*Exercise directions:* Go through the data and retrieve each line that includes the string "workspace".
━━ Data shown ━━
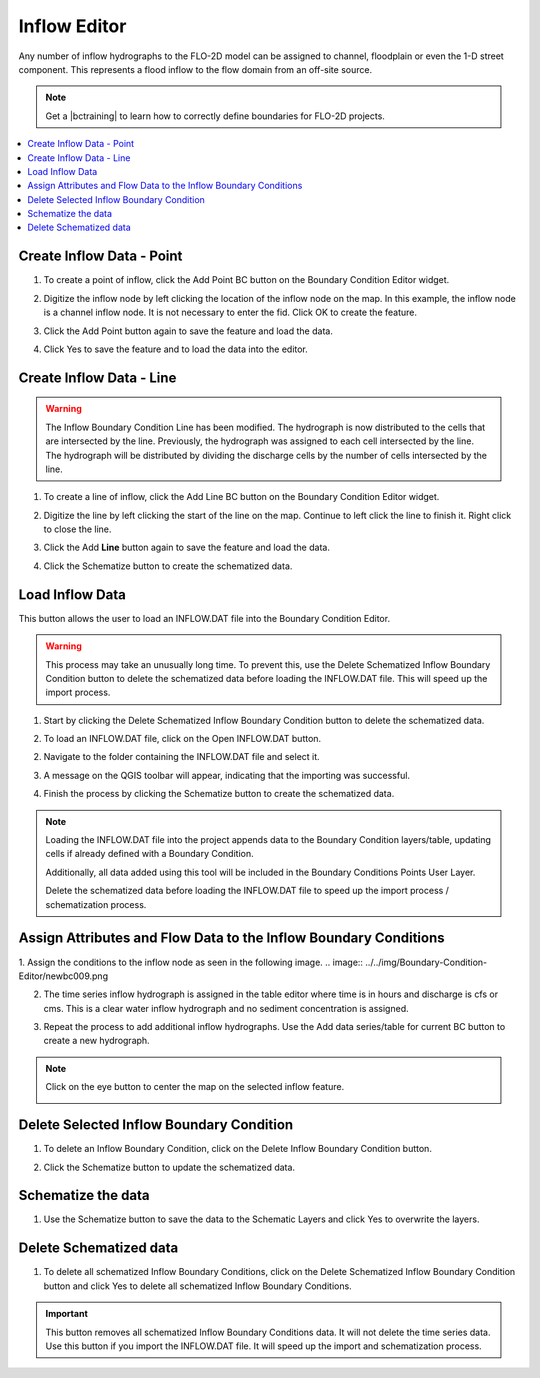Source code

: .. _inflow_editor:

Inflow Editor
==================

Any number of inflow hydrographs to the FLO-2D model can be assigned to channel, floodplain or
even the 1-D street component. This represents a flood inflow to the flow domain from an off-site source.

.. image:: ../../img/Boundary-Condition-Editor/newbc002.png

.. |bctraining| raw:: html

    <a href="https://flo-2d.com/product/boundary-conditions/" target="_blank" rel="noopener">BC Training Package</a>

.. note:: Get a |bctraining| to learn how to correctly define boundaries for FLO-2D projects.

.. contents::
   :local: 
   :depth: 2


Create Inflow Data - Point
-----------------------------

1. To create a point of inflow, click the Add Point BC button on the Boundary Condition
   Editor widget.

.. image:: ../../img/Boundary-Condition-Editor/newbc004.png

2. Digitize the inflow node by left clicking the location of the inflow node on the map.
   In this example, the inflow node is a channel inflow node.
   It is not necessary to enter the fid.
   Click OK to create the feature.

.. image:: ../../img/Boundary-Condition-Editor/newbc005.png

3. Click the Add Point button again to save the feature and load the data.

.. image:: ../../img/Boundary-Condition-Editor/newbc006.png

4. Click Yes to save the feature and
   to load the data into the editor.

.. image:: ../../img/Boundary-Condition-Editor/newbc008.png

Create Inflow Data - Line
-----------------------------

.. warning:: The Inflow Boundary Condition Line has been modified.  The hydrograph is now distributed
   to the cells that are intersected by the line.  Previously, the hydrograph was assigned to each cell
   intersected by the line.  The hydrograph will be distributed by dividing the discharge cells by the 
   number of cells intersected by the line.

1. To create a line of inflow, click the Add Line BC button on the Boundary Condition
   Editor widget.

.. image:: ../../img/Boundary-Condition-Editor/newbc004a.png

2. Digitize the line by left clicking the start of the line on the map. Continue to left click 
   the line to finish it.  Right click to close the line.

.. image:: ../../img/Boundary-Condition-Editor/newbc005a.png

3. Click the Add **Line** button again to save the feature and load the data.

.. image:: ../../img/Boundary-Condition-Editor/newbc006a.png

4. Click the Schematize button to create the schematized data.

.. image:: ../../img/Boundary-Condition-Editor/newbc007a.png

Load Inflow Data
-----------------

This button allows the user to load an INFLOW.DAT file into the Boundary Condition Editor.

.. warning:: This process may take an unusually long time.  To prevent this, use the Delete Schematized Inflow Boundary Condition button
   to delete the schematized data before loading the INFLOW.DAT file.  This will speed up the import process.

1. Start by clicking the Delete Schematized Inflow Boundary Condition button to delete the schematized data.

.. image:: ../../img/Boundary-Condition-Editor/newbc007b.png

2. To load an INFLOW.DAT file, click on the Open INFLOW.DAT button.

.. image:: ../../img/Boundary-Condition-Editor/newbc014.png

2. Navigate to the folder containing the INFLOW.DAT file and select it.

.. image:: ../../img/Boundary-Condition-Editor/newbc015.png

3. A message on the QGIS toolbar will appear, indicating that the importing was successful.

.. image:: ../../img/Boundary-Condition-Editor/newbc016.png

4. Finish the process by clicking the Schematize button to create the schematized data.

.. note:: Loading the INFLOW.DAT file into the project appends data to the Boundary Condition layers/table,
          updating cells if already defined with a Boundary Condition. 
          
          Additionally, all data added using this tool will be included in the Boundary Conditions Points User Layer.

          Delete the schematized data before loading the INFLOW.DAT file to speed up the import process / schematization process.

Assign Attributes and Flow Data to the Inflow Boundary Conditions
---------------------------------------------------------------------

1. Assign the conditions to the inflow node as seen in the following image. 
.. image:: ../../img/Boundary-Condition-Editor/newbc009.png

2. The time series inflow hydrograph is assigned in the table editor where time is in hours and discharge is cfs or cms.
   This is a clear water inflow hydrograph and no sediment concentration is assigned.

.. image:: ../../img/Boundary-Condition-Editor/newbc010.png

3. Repeat the process to add additional inflow hydrographs.
   Use the Add data series/table for current BC button to create a new hydrograph.

.. image:: ../../img/Boundary-Condition-Editor/newbc011.png

.. note:: Click on the eye button to center the map on the selected inflow feature.

    .. image:: ../../img/Boundary-Condition-Editor/newbc017.png

Delete Selected Inflow Boundary Condition
-----------------------------------------

1. To delete an Inflow Boundary Condition, click on the Delete Inflow Boundary Condition button.

.. image:: ../../img/Boundary-Condition-Editor/newbc018.png

2. Click the Schematize button to update the schematized data.


Schematize the data
---------------------

1. Use the Schematize button to save the data to the Schematic Layers and click Yes to overwrite the layers.

.. image:: ../../img/Boundary-Condition-Editor/newbc012.png


.. image:: ../../img/Boundary-Condition-Editor/newbc013.png

Delete Schematized data
------------------------

1. To delete all schematized Inflow Boundary Conditions, click on the Delete Schematized Inflow Boundary Condition button
   and click Yes to delete all schematized Inflow Boundary Conditions.

.. important:: This button removes all schematized Inflow Boundary Conditions data. It will not delete the time series data.
   Use this button if you import the INFLOW.DAT file.  It will speed up the import and schematization process.

.. image:: ../../img/Boundary-Condition-Editor/newbc019.png

.. image:: ../../img/Boundary-Condition-Editor/newbc020.png
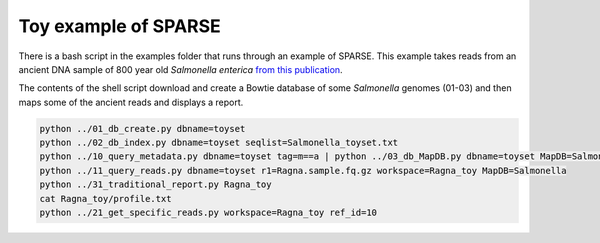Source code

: =====================
Toy example of SPARSE
=====================

There is a bash script in the examples folder that runs through an example of SPARSE. This example takes reads from an ancient DNA sample of 800 year old *Salmonella enterica* `from this publication <http://www.biorxiv.org/content/early/2017/02/03/105759>`_.  

The contents of the shell script download and create a Bowtie database of some *Salmonella* genomes (01-03) and then maps some of the ancient reads and displays a report.

.. code-block:: bash

    python ../01_db_create.py dbname=toyset
    python ../02_db_index.py dbname=toyset seqlist=Salmonella_toyset.txt
    python ../10_query_metadata.py dbname=toyset tag=m==a | python ../03_db_MapDB.py dbname=toyset MapDB=Salmonella seqlist=stdin
    python ../11_query_reads.py dbname=toyset r1=Ragna.sample.fq.gz workspace=Ragna_toy MapDB=Salmonella
    python ../31_traditional_report.py Ragna_toy
    cat Ragna_toy/profile.txt
    python ../21_get_specific_reads.py workspace=Ragna_toy ref_id=10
━━━
*Result of this task:*
    python ../11_query_reads.py dbname=toyset r1=Ragna.sample.fq.gz workspace=Ragna_toy MapDB=Salmonella
    python ../21_get_specific_reads.py workspace=Ragna_toy ref_id=10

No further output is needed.